Store owner faces up to 40 years after jury finds him guilty of selling ‘Khat’ controlled substance
Published 2:15 pm Friday, May 31, 2019
A Greenville man faces 40 years in prison after being convicted by a Washington County jury for trafficking approximately 10 pounds of a controlled substance, announced Attorney General Jim Hood.
Mohamed Anagi Mohamed, 48, was convicted Thursday on one count of drug trafficking. In 2015, investigators found Mohammed selling a Schedule I controlled substance known as “Khat” from both his business, the Hakims Mini Mart, and his home. Other items seized were consistent with the sale of controlled substances, including digital scales.
After he was found guilty, Mohamed was remanded into the custody of the Washington County Correctional Facility. He is awaiting his sentencing date which will be set by Washington County Circuit Court Judge Ashley Hines.
Khat is popular in Somalia, Ethiopia and Yemen. It is a plant that contains a powerful central nervous system stimulant, and chronic use has been known to cause grandiose delusions, violence, suicidal depression and paranoid delusions.
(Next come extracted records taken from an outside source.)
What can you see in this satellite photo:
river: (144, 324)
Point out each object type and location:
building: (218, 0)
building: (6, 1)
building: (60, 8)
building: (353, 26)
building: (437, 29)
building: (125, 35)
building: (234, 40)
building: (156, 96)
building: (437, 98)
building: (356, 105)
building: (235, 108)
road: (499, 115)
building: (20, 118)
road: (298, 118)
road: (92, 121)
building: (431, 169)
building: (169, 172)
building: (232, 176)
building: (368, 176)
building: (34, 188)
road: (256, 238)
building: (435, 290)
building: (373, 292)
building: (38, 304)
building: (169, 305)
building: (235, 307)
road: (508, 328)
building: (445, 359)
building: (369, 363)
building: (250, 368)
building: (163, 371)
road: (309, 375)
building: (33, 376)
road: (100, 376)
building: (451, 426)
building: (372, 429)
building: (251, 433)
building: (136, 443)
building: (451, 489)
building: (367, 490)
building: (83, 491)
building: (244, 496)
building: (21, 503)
The leaves and stem tips are chewed, and Khat is sold either as a plant or in dried form.
“This investigation started as a counterfeit drug investigation and developed into a large controlled substance case revealing this defendant was selling Khat from his convenience store in $100 quantities,” General Hood said. “I appreciate the work of the many dedicated agencies and the decision made by the jury to get this dangerous man out of our communities and cut off his means to traffic drugs in our state.”
This case was investigated by Keith Milsap and Lee McDivitt of the Attorney General’s Consumer Protection Division, with assistance from the Federal Bureau of Investigation, Mississippi Bureau of Narcotics, Mississippi Crime Lab, Criminal Interdiction Unit of the Mississippi Highway Patrol, and Greenville Police Department. Special Assistant Attorney General Patrick Beasley and Assistant Attorney General Stan Alexander handled the prosecution.